◆ **Job item**: Beginning at the line that contains "What is the average value of the long series?" and stopping after the line that contains "What is the maximum value shown in the chart?", put the lines below into a JSON list of strings, one string per line, leaving out blank lines and all pictures.

◆ **Information shown**:
------------
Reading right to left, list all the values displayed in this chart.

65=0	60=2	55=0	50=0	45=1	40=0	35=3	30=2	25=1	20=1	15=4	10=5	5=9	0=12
------------
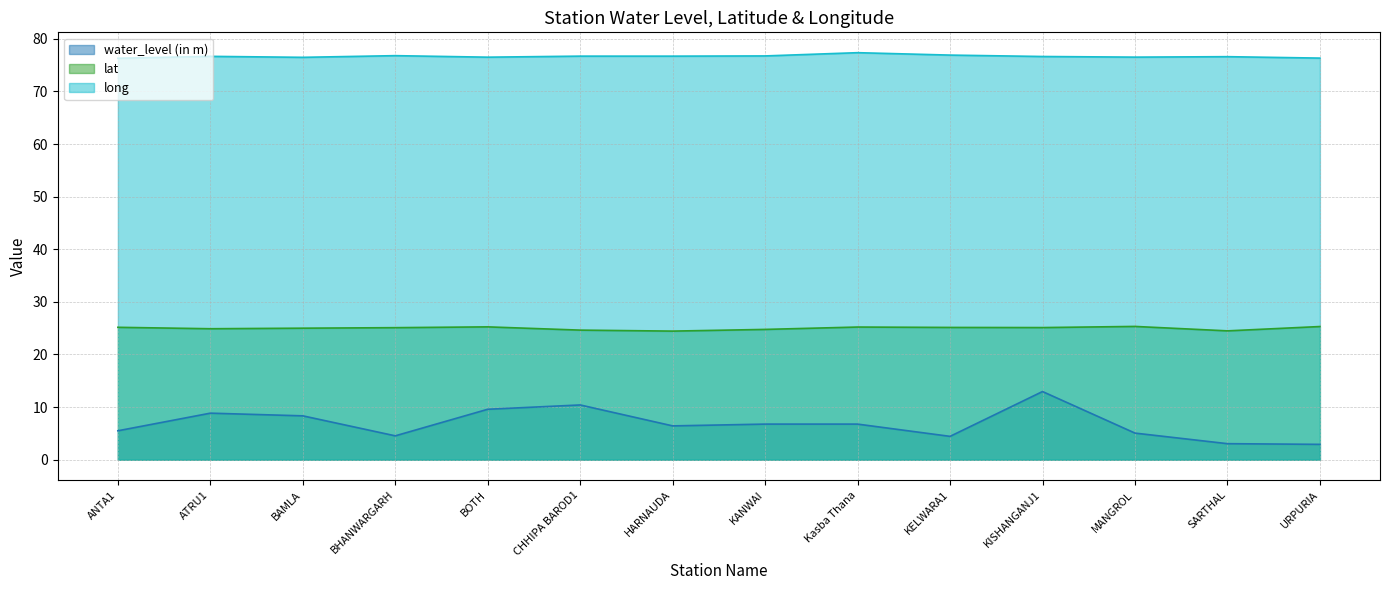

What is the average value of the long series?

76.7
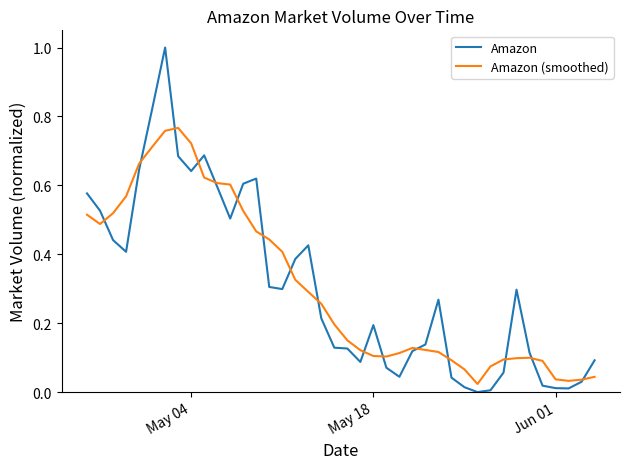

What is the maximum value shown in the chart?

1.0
------------
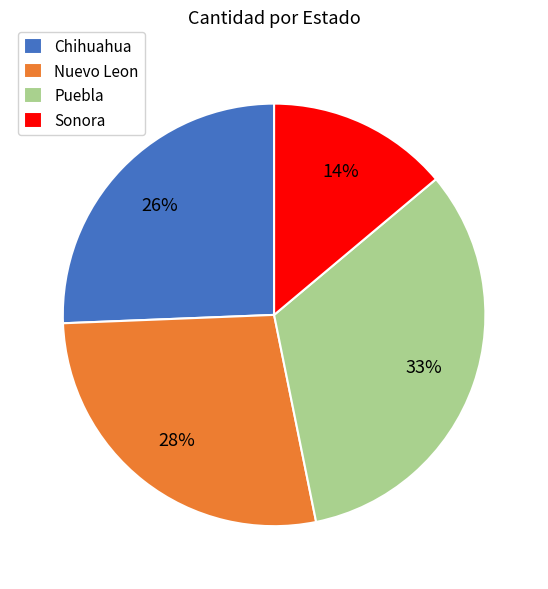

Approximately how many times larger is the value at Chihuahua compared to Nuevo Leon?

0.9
------------
◆ **Result of the task**:
[
  "What is the average value of the long series?",
  "76.7",
  "What is the maximum value shown in the chart?"
]